Wednesday, September 24, 2025

Superman (James Gunn, 2025)

David Corenswet in Superman

Cast: David Corenswet, Rachel Brosnahan, Nicholas Hoult, Edi Cathegi, Anthony Carrigan, Nathan Fillion, Isabela Merced, Skyler Gisondo, Sara Sampaio, Alan Tudyk (voice), Bradley Cooper, Angela Sarafyan, Michael Rooker (voice), Pom Klementieff (voice), Maria Gabriela de Faría, Wendell Pierce, Neya Howell, Pruitt Taylor Vince, Zlatko Buric, Jake Tapper. Screenplay: James Gunn. Cinematography: Henry Braham. Production design: Beth Mickle. Film editing: Craig Alpert, William Hoy. Music: David Fleming, John Murphy. 

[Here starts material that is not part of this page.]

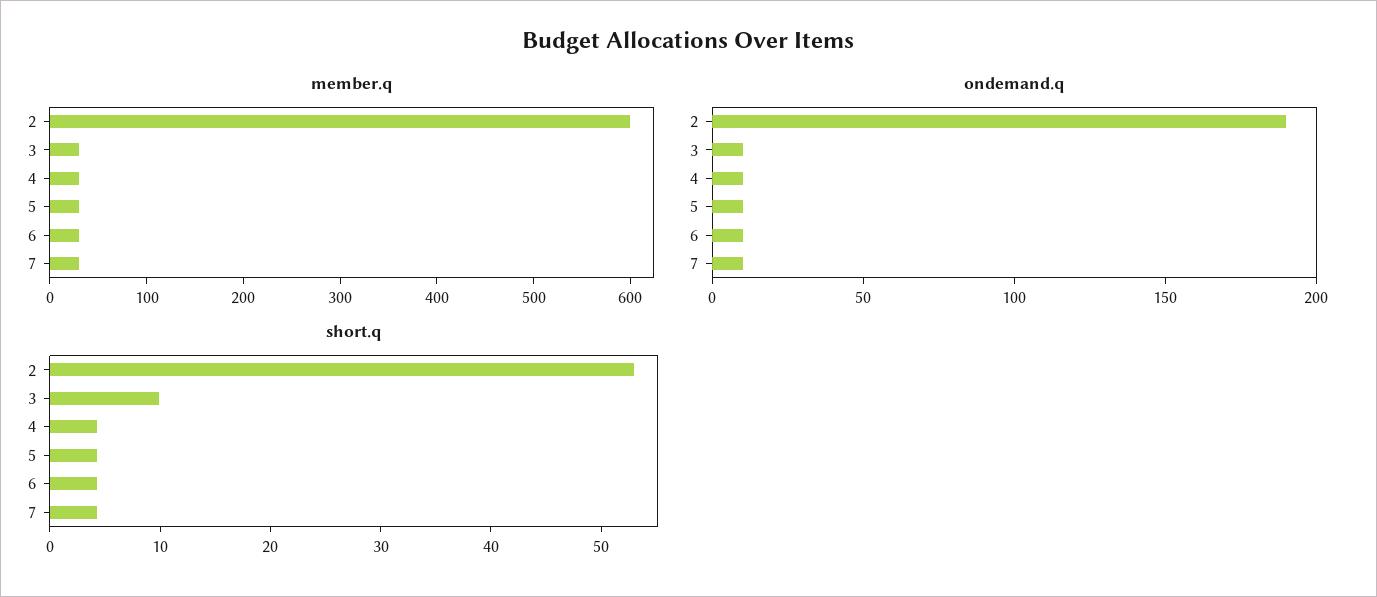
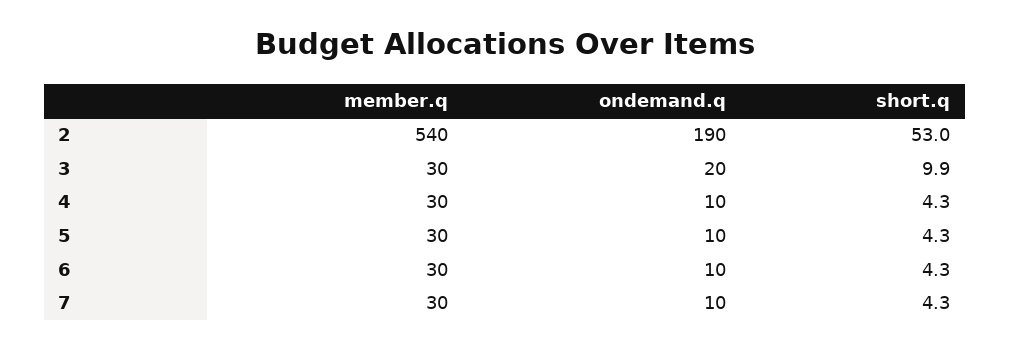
member.q, 2: 600 -> 540
ondemand.q, 3: 10 -> 20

James Gunn's Superman begins in medias res, with only a minute or two of text on screen to summarize the well-known backstory of the title character. Gunn wastes no time establishing the hero's Kryptonian origins, his secret identity as Clark Kent (David Corenswet) and his relationships with Lois Lane (Rachel Brosnahan) and his enemy Lex Luthor (Nicholas Hoult). We begin simply with Superman getting the shit beat out of him, which is more than enough to get our attention. The problem with the film, however, is that Gunn takes the opportunity to dispense with the old background narrative and loads down the movie with new characters, off-beat relationships like Jimmy Olsen (Skyler Gisondo) and Eve Teschmacher (Sara Sampaio), multiple threats, and head-spinning sci-fi tropes like "pocket universes." What could have been an exhilarating new take on an old story instead becomes exhausting. Fortunately, Corenswet, Brosnahan, and Hoult are skillful enough players to rise above the frenzy and bring some order to the chaos of ideas that Gunn throws at them.